LOS ANGELES—One neighborhood in Santa Monica will not be receiving postal service from the U.S. Postal Service (USPS) until further notice after “multiple carriers have been subjected to assaults and threats of assault from an individual who has not been located or apprehended,” according to a postal letter sent out to residents alerting them of the change.
Santa Monica residents located on the 1300 block of 14th Street received a USPS letter on April 7 which read, “the safety of our employees and of the mail they deliver to you is our highest concern. Until we can ensure the safety of both, delivery services will remain suspended.”
It’s unclear when the services for paper mail will resume, but private carriers are still delivering packages to the neighborhood.
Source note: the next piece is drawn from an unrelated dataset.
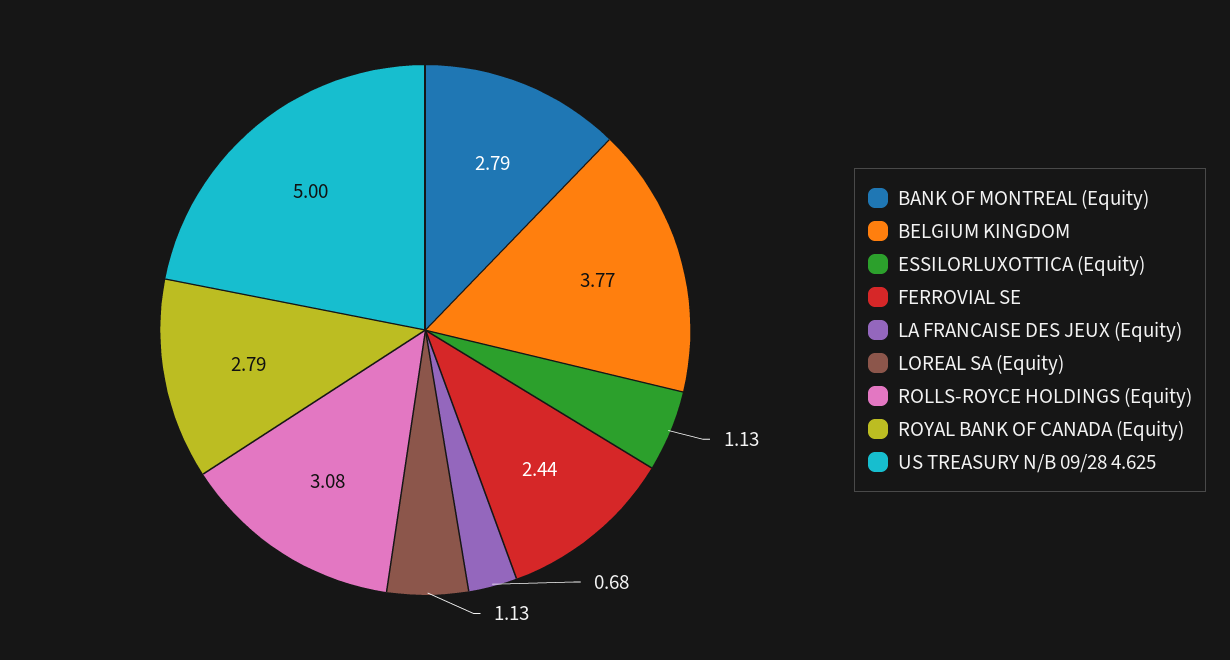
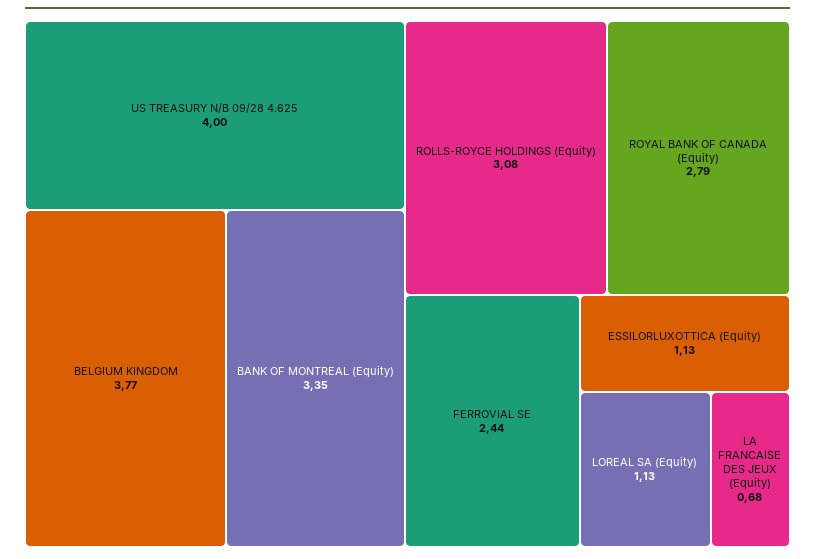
BANK OF MONTREAL (Equity): 2.79 -> 3.35
US TREASURY N/B 09/28 4.625: 5 -> 4

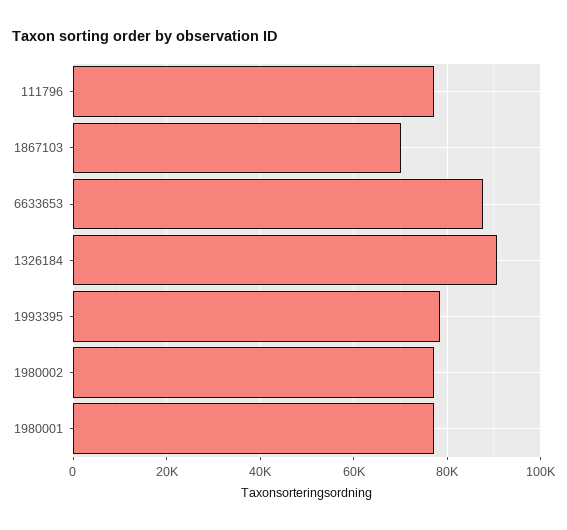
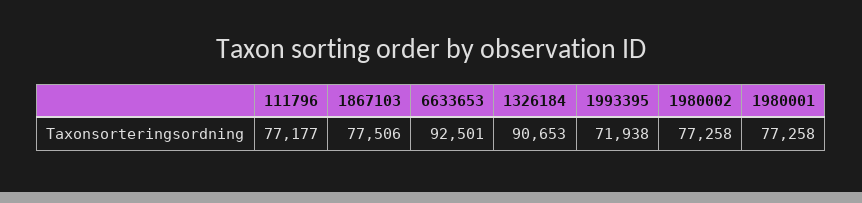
1867103: 70000 -> 77506
6633653: 88000 -> 92501
1993395: 78000 -> 71938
Residents in the neighborhood are encouraged to pick up their mail at the post office on 7th Street.
The U.S. Postal Inspection Service, the law enforcement branch of the USPS, told The Epoch Times in an emailed statement that they are “aware of the recent reports of suspicious activity towards Postal Carriers in Santa Monica, California.”
“Postal Inspectors are currently investigating the incidents and are unable to comment further at this time,” a U.S. Postal Inspection Service spokesperson said. “Postal Inspectors encourage anyone who observes suspicious activity involving U.S. Mail to report it to local police and to Postal Inspectors at 1-877-876-2455.”
Lt. Erika R. Aklufi of the Santa Monica Police Department told The Epoch Times in an email that the “USPS issued the letter and as far as we know did not contact our department before sending it.”
“I tried calling the two phone numbers on the letter—one went unanswered, the other had a voicemail box that is full,” Aklufi wrote in the email.
Aklufi said, with a lead from one of the Santa Monica police officers who is familiar with the location, officers located a crime report for an assault with a deadly weapon—a broomstick—incident on a USPS mail carrier on the 1300 block of 14th Street on Jan. 19.
The suspect lived in the area “and is known to our officers and also to the mail carrier he attacked,” Akulfi said.
The victim sustained a minor injury to his arm and did not require medical attention, she said, and the officers who took the report contacted the U.S. Postal Inspection Service on the day of the incident to provide information should they wish to follow up.
“We do not know if the [U.S. Postal Inspection Service] did so,” she said.
Other incidents of USPS mail carriers being attacked were not identified.
“Without speaking to the postmaster, it will be difficult to know the extent of this issue. I have never heard of the Postal Service suspending service for all residents in a neighborhood, and can only refer you to them for answers about their course of action,” she said.